Information on safety of maternity units to be published

Statements detailing facilities’ history promised in wake of baby deaths in Portlaoise

The Midland Regional Hospital in Portlaiose. Róisín Molloy, whose son Mark died in Portlaoise, told the launch the greatest apology she and other parents could get was to implement the new maternity  strategy. File photograph: Matt Kavanagh/The Irish Times

The Midland Regional Hospital in Portlaiose. Róisín Molloy, whose son Mark died in Portlaoise, told the launch the greatest apology she and other parents could get was to implement the new maternity strategy. File photograph: Matt Kavanagh/The Irish Times

 

Detailed information on the safety of the State’s 19 maternity units is to be published by the HSE next month.

The statements will allow intending mothers to make judgements about the quality of local maternity services by providing safety-related information such as the number of births, staffing ratios, the number of adverse incidents and the number of claims against a unit.

Publication of this information was promised in reports published in the wake of the controversy over baby deaths at Portlaoise hospital in order to raise public awareness and provide information for patients, according to the Department of Health’s chief medical officer, Dr Tony Holohan.

The proposal met resistance in parts of the health service but agreement has now been reached between the department and the HSE on publication of the information.

Dr Holohan was speaking at the launch of the Government’s first national maternity strategy, which proposes a new model of maternity care that will see more women giving birth in non-hospital settings.

Worthwhile

Minister for Health Leo Varadkar said implementation of the strategy, described as a “fundamental overhaul of services”, will cost €52 million over 10 years. He described this as worthwhile and “less than the cost of some high-tech drugs”.

The plan envisages appointing an additional 10 obstetricians and gynaecologists each year from 2017, along with more than 100 additional midwives each year.

The strategy was proposed in a report published into the death of Savita Halappanavar in University Hospital Galway three years ago.

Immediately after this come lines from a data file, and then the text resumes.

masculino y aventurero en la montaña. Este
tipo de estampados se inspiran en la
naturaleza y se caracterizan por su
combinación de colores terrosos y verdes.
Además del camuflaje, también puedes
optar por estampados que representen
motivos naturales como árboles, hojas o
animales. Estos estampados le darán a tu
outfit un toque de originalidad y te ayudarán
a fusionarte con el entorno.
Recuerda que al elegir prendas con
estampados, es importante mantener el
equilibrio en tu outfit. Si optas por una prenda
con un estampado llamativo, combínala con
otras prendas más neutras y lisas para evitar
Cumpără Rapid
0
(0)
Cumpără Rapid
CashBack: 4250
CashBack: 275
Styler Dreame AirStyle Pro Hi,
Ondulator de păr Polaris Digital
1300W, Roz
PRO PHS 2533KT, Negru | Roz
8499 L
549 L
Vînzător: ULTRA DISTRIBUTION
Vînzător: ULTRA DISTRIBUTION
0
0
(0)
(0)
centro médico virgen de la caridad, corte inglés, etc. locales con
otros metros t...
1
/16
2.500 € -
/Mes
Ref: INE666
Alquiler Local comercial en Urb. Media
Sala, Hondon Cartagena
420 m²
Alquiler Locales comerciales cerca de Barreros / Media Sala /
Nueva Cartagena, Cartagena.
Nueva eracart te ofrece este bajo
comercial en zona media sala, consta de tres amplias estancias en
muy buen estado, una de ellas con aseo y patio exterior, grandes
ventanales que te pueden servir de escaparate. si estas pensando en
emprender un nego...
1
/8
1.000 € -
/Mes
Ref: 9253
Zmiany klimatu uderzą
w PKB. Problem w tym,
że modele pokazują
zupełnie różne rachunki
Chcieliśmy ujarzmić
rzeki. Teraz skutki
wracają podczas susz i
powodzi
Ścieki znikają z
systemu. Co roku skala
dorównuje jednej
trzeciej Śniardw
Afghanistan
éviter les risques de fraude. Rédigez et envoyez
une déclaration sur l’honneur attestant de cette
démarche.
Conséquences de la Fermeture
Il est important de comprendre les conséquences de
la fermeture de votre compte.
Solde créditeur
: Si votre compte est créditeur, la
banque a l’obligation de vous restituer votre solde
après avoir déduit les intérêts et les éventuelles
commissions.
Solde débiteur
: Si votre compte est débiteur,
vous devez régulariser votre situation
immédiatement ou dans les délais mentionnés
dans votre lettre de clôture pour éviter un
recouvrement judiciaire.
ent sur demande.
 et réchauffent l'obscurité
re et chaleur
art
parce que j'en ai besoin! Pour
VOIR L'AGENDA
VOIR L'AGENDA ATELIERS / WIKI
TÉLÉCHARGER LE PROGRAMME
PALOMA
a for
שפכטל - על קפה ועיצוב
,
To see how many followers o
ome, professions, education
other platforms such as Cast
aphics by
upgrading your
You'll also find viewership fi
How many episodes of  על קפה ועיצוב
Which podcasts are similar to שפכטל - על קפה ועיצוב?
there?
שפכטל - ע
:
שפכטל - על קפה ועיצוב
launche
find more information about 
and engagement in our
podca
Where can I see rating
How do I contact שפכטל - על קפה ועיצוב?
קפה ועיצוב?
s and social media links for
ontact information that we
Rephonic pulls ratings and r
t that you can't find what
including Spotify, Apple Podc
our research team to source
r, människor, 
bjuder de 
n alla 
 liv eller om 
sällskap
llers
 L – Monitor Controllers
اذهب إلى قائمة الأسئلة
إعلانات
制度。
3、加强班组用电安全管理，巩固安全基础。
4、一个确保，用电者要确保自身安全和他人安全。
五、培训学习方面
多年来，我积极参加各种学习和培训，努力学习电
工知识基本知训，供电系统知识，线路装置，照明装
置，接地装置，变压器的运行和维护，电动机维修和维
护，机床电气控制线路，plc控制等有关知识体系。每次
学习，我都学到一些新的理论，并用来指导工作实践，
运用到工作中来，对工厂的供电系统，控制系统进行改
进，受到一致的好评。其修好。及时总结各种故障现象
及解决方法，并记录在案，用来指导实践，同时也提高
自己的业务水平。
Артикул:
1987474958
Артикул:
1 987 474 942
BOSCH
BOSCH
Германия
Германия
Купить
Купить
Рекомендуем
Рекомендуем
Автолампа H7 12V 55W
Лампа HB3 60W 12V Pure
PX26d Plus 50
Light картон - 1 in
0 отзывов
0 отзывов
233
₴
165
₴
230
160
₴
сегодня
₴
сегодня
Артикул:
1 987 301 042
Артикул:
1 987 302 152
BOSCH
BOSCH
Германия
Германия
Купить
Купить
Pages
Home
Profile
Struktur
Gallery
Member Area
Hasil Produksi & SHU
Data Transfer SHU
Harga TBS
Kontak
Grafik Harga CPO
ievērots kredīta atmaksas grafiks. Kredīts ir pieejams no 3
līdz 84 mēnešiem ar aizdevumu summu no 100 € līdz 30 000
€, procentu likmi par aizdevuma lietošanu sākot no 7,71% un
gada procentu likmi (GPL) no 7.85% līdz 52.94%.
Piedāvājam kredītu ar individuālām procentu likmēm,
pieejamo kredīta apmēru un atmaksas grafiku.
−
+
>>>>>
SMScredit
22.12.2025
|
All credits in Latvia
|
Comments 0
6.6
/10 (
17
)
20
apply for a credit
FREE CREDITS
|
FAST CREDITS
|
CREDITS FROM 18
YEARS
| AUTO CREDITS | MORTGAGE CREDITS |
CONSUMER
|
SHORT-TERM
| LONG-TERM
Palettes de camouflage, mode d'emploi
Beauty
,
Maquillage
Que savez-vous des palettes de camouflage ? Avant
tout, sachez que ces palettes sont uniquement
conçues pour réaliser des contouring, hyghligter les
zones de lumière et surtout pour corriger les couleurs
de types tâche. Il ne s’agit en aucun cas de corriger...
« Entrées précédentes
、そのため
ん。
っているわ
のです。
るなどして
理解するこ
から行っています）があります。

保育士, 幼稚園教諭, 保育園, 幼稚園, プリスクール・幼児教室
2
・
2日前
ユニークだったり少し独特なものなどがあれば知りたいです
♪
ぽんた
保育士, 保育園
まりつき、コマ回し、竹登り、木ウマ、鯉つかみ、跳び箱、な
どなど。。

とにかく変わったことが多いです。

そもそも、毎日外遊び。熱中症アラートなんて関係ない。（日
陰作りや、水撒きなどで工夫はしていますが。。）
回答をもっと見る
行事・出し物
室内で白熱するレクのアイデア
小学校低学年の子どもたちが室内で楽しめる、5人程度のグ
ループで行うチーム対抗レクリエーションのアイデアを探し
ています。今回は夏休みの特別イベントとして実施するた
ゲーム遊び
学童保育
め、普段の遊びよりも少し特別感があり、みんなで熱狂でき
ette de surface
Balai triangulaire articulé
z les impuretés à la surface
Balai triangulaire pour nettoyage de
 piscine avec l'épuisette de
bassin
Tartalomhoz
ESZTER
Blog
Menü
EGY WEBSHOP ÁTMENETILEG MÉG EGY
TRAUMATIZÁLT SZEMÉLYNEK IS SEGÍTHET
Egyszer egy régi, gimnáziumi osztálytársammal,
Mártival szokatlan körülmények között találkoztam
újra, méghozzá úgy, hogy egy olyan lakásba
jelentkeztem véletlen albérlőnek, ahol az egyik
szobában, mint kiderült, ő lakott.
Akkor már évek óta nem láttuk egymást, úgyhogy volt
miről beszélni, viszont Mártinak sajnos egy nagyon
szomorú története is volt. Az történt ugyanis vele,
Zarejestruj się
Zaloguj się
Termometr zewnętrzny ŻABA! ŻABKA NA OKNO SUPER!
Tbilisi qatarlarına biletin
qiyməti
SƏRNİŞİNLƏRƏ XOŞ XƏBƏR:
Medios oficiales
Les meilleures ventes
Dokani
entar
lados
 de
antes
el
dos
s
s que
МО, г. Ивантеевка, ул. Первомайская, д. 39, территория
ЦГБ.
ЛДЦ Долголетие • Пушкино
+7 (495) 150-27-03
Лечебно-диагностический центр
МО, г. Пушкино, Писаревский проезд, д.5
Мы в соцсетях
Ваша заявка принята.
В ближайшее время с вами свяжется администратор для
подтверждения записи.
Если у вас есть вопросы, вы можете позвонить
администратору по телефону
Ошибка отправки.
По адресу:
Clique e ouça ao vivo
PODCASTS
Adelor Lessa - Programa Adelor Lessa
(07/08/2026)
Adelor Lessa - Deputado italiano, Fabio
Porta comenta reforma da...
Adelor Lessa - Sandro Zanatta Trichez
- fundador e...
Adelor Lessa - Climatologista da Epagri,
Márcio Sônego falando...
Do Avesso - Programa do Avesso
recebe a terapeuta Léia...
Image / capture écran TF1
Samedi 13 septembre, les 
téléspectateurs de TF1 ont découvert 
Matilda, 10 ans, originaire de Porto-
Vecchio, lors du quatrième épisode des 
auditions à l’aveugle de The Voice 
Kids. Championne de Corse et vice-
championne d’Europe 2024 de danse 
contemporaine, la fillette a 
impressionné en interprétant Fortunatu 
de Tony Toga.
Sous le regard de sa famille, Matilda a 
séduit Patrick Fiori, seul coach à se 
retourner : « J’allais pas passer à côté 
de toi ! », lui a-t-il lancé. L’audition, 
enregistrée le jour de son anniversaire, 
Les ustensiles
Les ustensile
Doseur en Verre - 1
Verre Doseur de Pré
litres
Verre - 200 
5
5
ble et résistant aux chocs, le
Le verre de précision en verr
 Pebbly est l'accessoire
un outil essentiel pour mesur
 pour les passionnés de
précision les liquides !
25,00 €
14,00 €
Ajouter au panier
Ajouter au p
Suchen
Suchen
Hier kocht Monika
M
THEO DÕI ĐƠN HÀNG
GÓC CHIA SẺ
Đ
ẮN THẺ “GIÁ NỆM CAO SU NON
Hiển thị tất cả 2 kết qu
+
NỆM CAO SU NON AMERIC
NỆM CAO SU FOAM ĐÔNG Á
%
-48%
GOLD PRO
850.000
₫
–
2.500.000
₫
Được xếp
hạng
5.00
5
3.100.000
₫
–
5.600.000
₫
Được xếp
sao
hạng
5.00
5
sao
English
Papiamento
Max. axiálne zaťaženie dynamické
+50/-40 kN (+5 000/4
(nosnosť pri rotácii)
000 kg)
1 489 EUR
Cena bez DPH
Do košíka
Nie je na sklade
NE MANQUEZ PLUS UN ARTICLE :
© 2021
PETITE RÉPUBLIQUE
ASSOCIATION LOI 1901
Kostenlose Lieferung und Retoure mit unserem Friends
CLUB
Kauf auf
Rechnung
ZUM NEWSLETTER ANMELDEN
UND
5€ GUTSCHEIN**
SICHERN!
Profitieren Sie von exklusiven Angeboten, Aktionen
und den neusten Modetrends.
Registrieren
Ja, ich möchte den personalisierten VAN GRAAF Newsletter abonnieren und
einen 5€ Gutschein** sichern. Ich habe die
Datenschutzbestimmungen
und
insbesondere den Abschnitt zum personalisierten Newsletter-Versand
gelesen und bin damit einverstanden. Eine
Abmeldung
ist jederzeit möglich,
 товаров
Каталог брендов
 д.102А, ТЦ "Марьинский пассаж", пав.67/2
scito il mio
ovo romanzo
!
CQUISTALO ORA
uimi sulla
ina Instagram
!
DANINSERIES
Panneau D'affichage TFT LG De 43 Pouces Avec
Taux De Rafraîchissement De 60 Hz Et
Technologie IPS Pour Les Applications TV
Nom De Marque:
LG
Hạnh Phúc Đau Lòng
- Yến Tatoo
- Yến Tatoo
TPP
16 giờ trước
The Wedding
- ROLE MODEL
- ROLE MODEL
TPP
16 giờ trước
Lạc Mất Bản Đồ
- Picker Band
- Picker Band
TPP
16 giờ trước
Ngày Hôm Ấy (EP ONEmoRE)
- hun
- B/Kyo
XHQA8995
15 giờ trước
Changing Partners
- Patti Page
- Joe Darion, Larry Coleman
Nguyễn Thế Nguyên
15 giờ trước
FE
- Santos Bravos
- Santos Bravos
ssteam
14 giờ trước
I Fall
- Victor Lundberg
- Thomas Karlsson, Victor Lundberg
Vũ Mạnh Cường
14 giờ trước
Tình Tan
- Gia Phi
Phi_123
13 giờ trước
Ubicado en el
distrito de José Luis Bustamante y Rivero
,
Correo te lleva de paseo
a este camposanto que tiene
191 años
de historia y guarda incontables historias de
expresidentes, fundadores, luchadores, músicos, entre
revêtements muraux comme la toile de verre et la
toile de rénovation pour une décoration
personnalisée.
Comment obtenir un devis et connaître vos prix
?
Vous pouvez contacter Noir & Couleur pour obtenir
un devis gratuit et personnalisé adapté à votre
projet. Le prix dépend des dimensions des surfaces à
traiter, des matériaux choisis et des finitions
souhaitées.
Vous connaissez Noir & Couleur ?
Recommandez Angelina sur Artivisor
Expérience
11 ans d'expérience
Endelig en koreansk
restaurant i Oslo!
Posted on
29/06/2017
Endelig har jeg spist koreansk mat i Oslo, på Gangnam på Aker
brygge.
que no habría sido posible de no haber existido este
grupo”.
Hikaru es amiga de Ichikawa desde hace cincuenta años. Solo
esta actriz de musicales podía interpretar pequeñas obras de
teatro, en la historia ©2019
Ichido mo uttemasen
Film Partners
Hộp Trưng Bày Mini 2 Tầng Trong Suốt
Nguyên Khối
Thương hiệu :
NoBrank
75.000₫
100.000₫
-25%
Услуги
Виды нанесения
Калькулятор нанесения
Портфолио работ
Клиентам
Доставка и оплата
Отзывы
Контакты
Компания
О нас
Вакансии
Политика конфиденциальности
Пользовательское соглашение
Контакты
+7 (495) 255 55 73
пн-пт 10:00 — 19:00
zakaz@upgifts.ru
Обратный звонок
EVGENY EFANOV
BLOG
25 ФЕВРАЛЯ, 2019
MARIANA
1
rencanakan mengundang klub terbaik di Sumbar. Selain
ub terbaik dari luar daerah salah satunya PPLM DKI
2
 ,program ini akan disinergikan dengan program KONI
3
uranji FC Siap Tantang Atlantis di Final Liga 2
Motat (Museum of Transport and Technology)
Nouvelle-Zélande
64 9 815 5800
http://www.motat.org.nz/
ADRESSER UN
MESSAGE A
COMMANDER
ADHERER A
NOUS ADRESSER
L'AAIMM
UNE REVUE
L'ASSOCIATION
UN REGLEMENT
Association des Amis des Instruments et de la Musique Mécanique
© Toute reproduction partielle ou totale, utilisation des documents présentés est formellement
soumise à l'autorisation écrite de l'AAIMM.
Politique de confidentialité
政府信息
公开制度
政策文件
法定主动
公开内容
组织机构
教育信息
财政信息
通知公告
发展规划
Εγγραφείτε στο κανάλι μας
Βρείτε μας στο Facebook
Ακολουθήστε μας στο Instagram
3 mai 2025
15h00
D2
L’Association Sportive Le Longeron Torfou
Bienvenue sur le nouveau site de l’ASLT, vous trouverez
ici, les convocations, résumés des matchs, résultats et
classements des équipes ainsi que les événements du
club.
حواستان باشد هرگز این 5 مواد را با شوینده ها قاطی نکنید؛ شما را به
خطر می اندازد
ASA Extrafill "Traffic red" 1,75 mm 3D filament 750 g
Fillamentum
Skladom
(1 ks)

As reported in The Irish Times last December, it envisages the current system of obstetrician-led services being replaced by a model of care where women would be seen by the most appropriate professional, based on their need.

In practice, this will entail midwife-led care for most women undergoing uncomplicated births. Each woman will be offered a choice about their care depending on the risk involved. “Normal-risk” mothers will be delivered by midwives in birthing centres outside of or alongside hospital maternity units, but may also choose care from an obstetrician. There will also be more home births.

Medium- and high-risk mothers will have their care led by an obstetrician and their babies will be delivered by obstetricians and midwives.

The strategy was drawn up by a 31-member steering group, whose formation last year was preceded by complaints by obstetricians who claimed midwives were over-represented on the group.

However, the 131-page report was agreed by all members of the group and the Institute of Obstetricians on Wednesday welcomed the strategy.

Greatest apology

Róisín Molloy, a member of the steering group and a parent whose son Mark died in Portlaoise, told the launch the greatest apology she and other parents could get was “to implement the strategy”.

“We need Ireland to be a safer place for mothers and babies. That’s what I believed in 2012, when I went to hospital to give birth to Mark. Unfortunately then, it wasn’t true; it was an aspiration, it was what people wanted to believe, and my son died.”

Another steering group member and parent who lost a child in Portlaoise, Shauna Keyes, said she was proud of the health service following publication of the strategy and surprised at the willingness of senior professionals to make the changes that were needed.